PROBLEM TO SOLVE: Copy the listing below verbatim, omitting the pictures.

DATA SEGMENT:
"""

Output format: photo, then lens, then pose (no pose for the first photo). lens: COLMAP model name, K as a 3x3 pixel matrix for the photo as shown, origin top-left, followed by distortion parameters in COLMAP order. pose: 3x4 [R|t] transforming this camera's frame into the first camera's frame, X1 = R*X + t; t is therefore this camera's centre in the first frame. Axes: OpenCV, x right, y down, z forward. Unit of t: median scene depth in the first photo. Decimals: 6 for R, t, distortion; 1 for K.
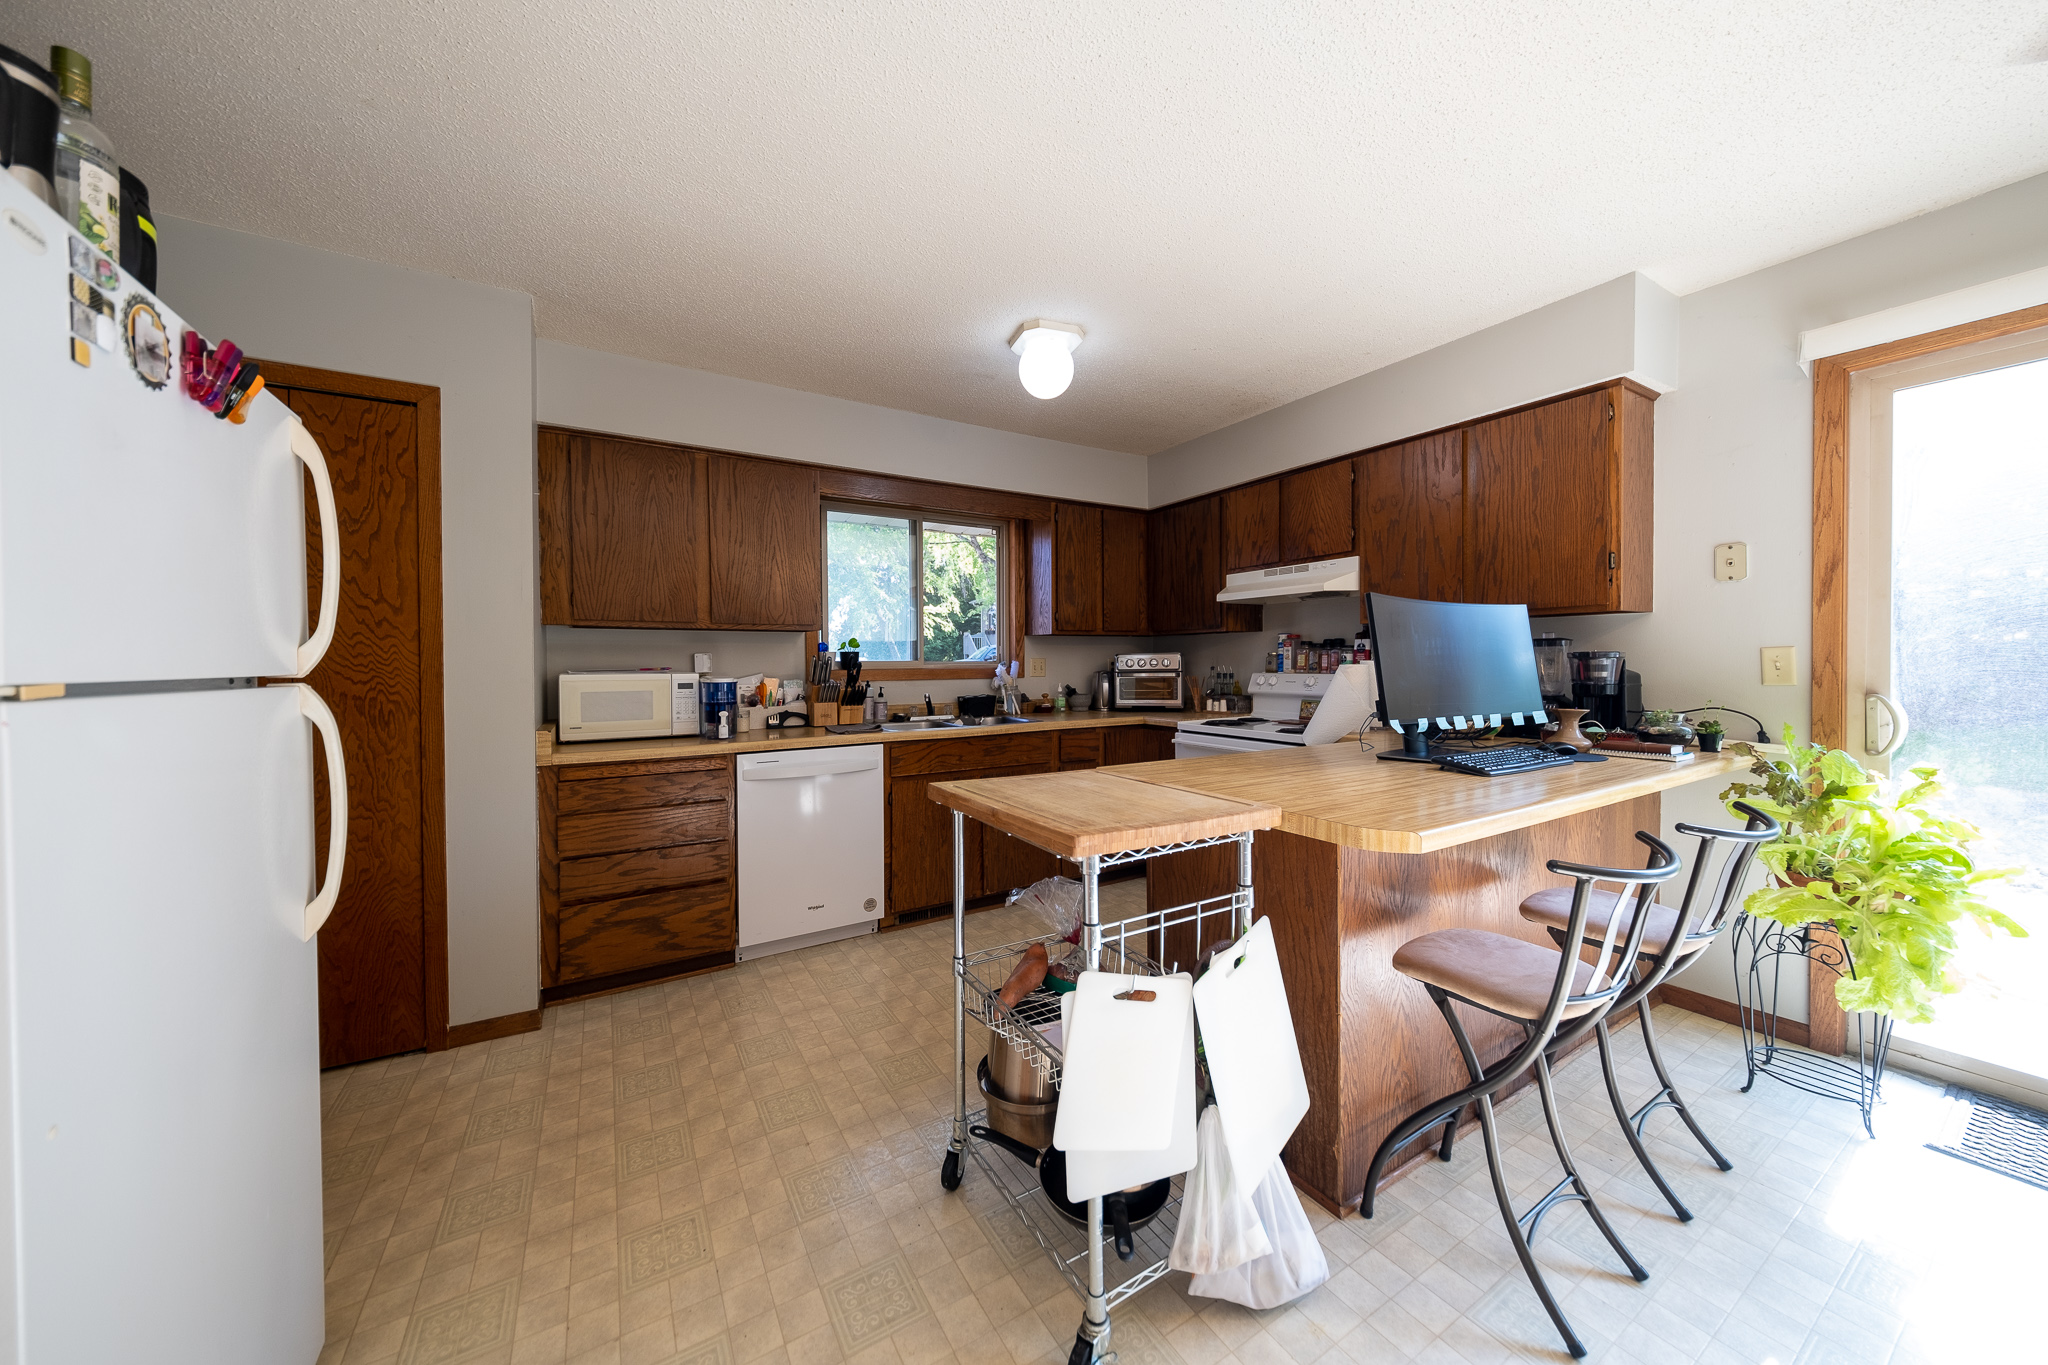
lens RADIAL K [[697.5, 0, 1024.0], [0, 697.5, 682.5], [0, 0, 1]] dist [0.016180, -0.008115]
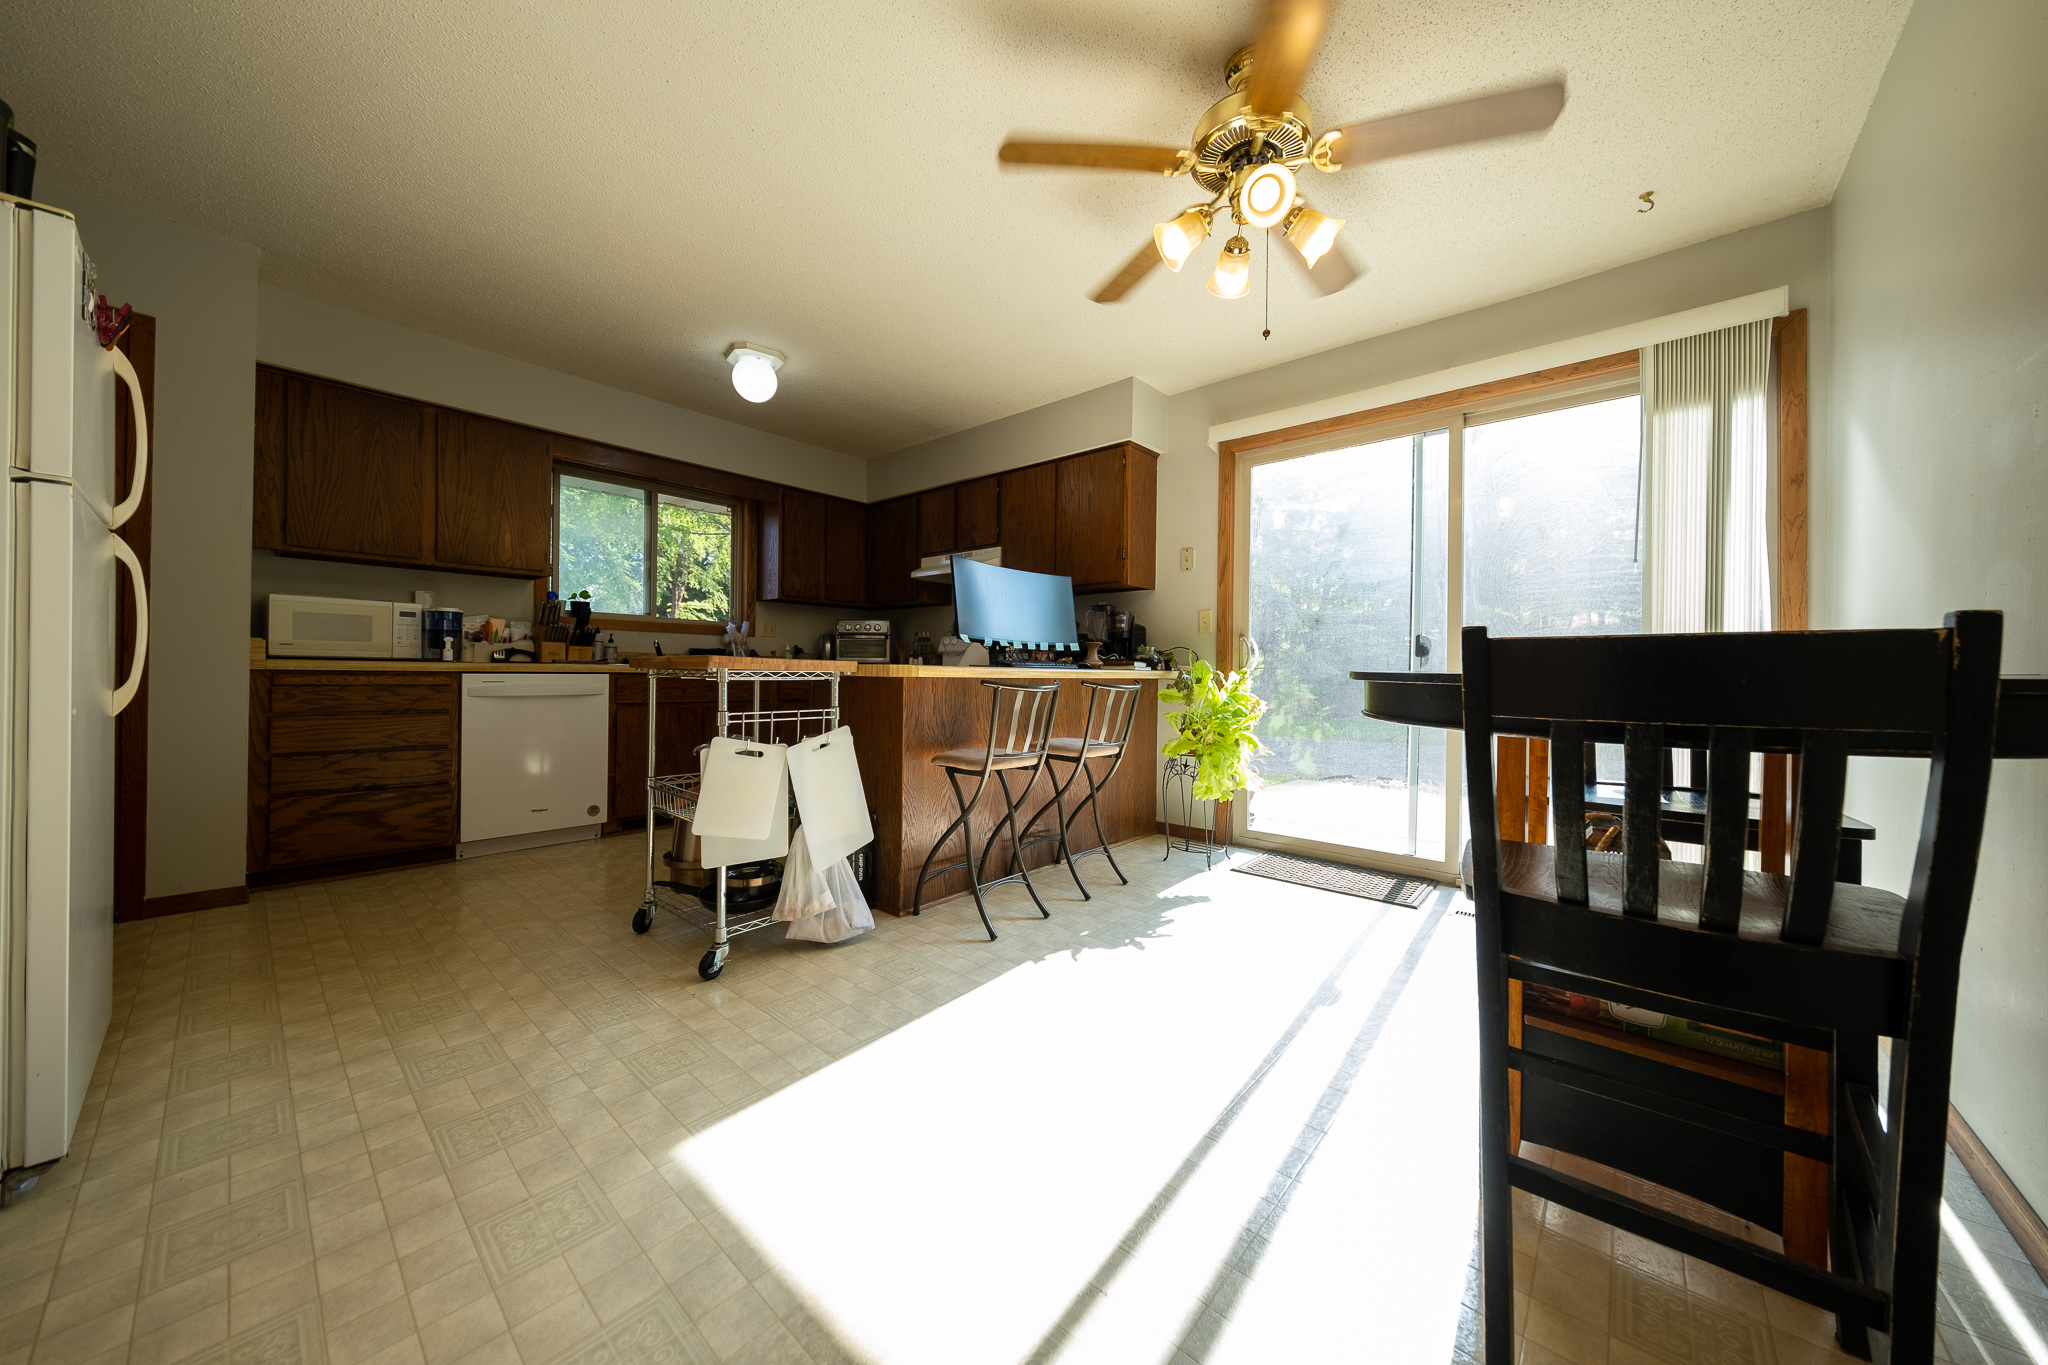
lens RADIAL K [[697.5, 0, 1024.0], [0, 697.5, 682.5], [0, 0, 1]] dist [0.016180, -0.008115]
pose [[0.953821, 0.017312, 0.299875, 0.123416], [-0.012883, 0.999777, -0.016738, 0.126509], [-0.300098, 0.012102, 0.953832, -0.375901]]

"""

REPLY:
Output format: photo, then lens, then pose (no pose for the first photo). lens: COLMAP model name, K as a 3x3 pixel matrix for the photo as shown, origin top-left, followed by distortion parameters in COLMAP order. pose: 3x4 [R|t] transforming this camera's frame into the first camera's frame, X1 = R*X + t; t is therefore this camera's centre in the first frame. Axes: OpenCV, x right, y down, z forward. Unit of t: median scene depth in the first photo. Decimals: 6 for R, t, distortion; 1 for K.
lens RADIAL K [[697.5, 0, 1024.0], [0, 697.5, 682.5], [0, 0, 1]] dist [0.016180, -0.008115]
lens RADIAL K [[697.5, 0, 1024.0], [0, 697.5, 682.5], [0, 0, 1]] dist [0.016180, -0.008115]
pose [[0.953821, 0.017312, 0.299875, 0.123416], [-0.012883, 0.999777, -0.016738, 0.126509], [-0.300098, 0.012102, 0.953832, -0.375901]]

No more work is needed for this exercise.